Prasildo was the first his skill to show,
His speed and bravery he now displayed,
Charging o’er the grass (though Rinaldo
Was more famed), he sped against the foe.
When he, thus, encountered the damsel,
His lance was shattered; she moved not a pace,
As that knight departed from the saddle,
Falling with a mighty thud upon his face.
The maiden cried: ‘Come now to the battle
You two, so I may swiftly leave this place,
For you see the herald hurries me along;
Agricane waits to fight, midst his throng!’
Iroldo, seeing his companion fall,
Stunned, to the ground, in that first encounter,
Sped to the joust, pausing not at all,
While Prasildo was taken prisoner;
Yet he fell too, as if he’d struck a wall.
She’ll find it harder to down the other,
My lords; be pleased to hear ere you go,
Each fierce and valiant charge, each bitter blow.
Book I: Canto XVIII: 4-6: Her arms and armour
Marfisa bore a long and massive lance,
All wrought of polished bone; twas immense.
Her shield, of blue, her device did advance,
A gold crown split in three; a brave defence.
Her surcoat bore the same and the expanse
Of her steed’s caparison, at rich expense,
While a dragon in green formed her helm’s crest,
Standing on high; red flames it there expressed,
The fiery flames so wrought that, in the breeze
They made a roaring sound; while, in a fight,
The noise increased and, like to stormy seas,
Added to her foe’s nervousness and fright.

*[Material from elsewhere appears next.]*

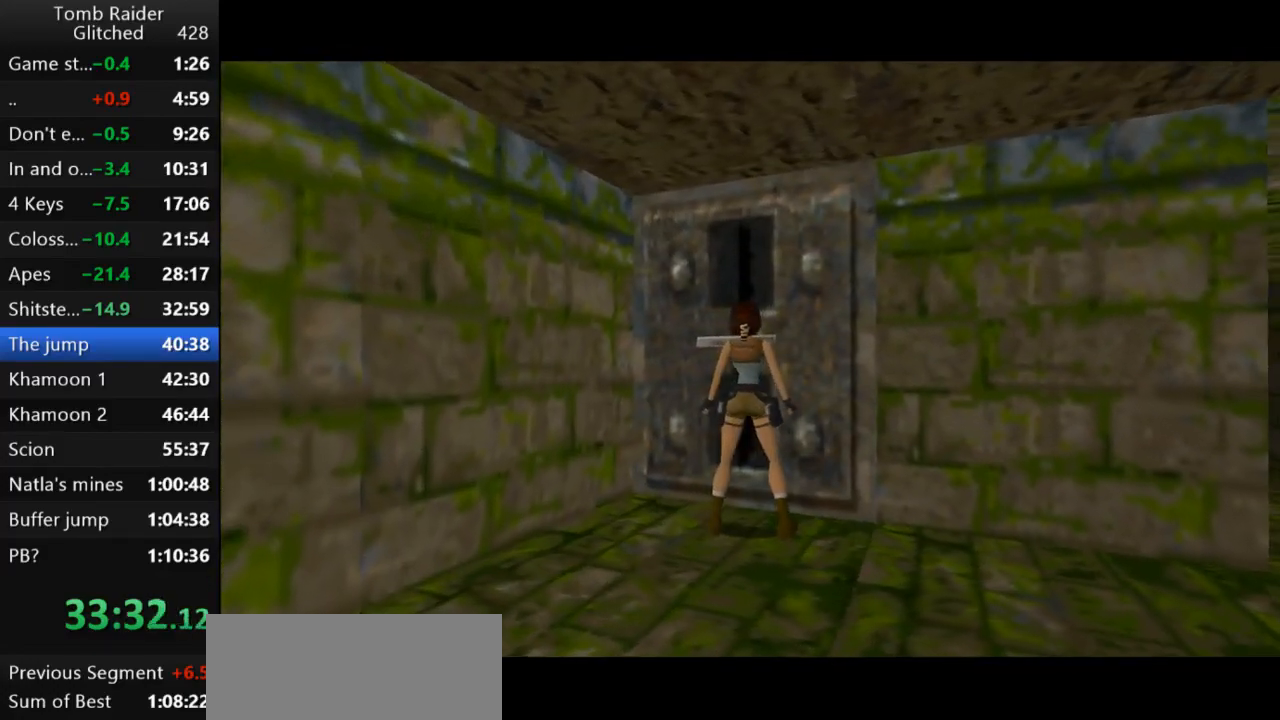
{"keys": ["action2"], "events": [[267, "up", "down"], [400, "up", "up"]]}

The steel-plate, the mail, she wore without cease,
Was created by magic, in the night;
In that armour, which fitted her so well,
She felt safe, and protected by the spell.
Marfisa rode a massive charger
By far the largest Nature ever made.
It was a roan, with russet in its colour,
The head, and tail, and legs, a darker shade.
Though not itself an enchanted creature,
Yet boundless strength and fierceness it displayed,
And, high upon that mighty steed, the queen
Passed swiftly and smoothly midst the scene.
Book I: Canto XVIII: 7-25: She and Rinaldo do battle
On the other side, the brave son of Amone,
Lowering his wondrously weighty lance,
Charged, with the heart of a lion, fiercely,
And struck her visor, in his swift advance.
He might as well have struck at some lofty
Well-built tower; for at that blow, by mischance,
His lance shattered, and scattered o’er the land
Many a splinter smaller than a hand.
At the same time, the bold warrior-maid,
Struck his helm, forcefully, on the front,
While the knight fell backwards, sorely dismayed,
His head ringing, though his helm bore the brunt.
Marfisa lost her lance though, for the blade
Was driven back, now harmless as a blunt,
While the stout shaft split lengthwise, that she bore,
Though unbroken a hundred times before.
It shattered now, in that fierce encounter,
While the warrior-maid was sore amazed,
Yet, even more so, was filled with anger,
For Rinaldo kept his seat, though somewhat dazed.
She called Allah unjust, and that other,
The horned and beaked Trivigante, dispraised,
Crying: ‘Why do you leave him in his place,
And not render complete his sad disgrace?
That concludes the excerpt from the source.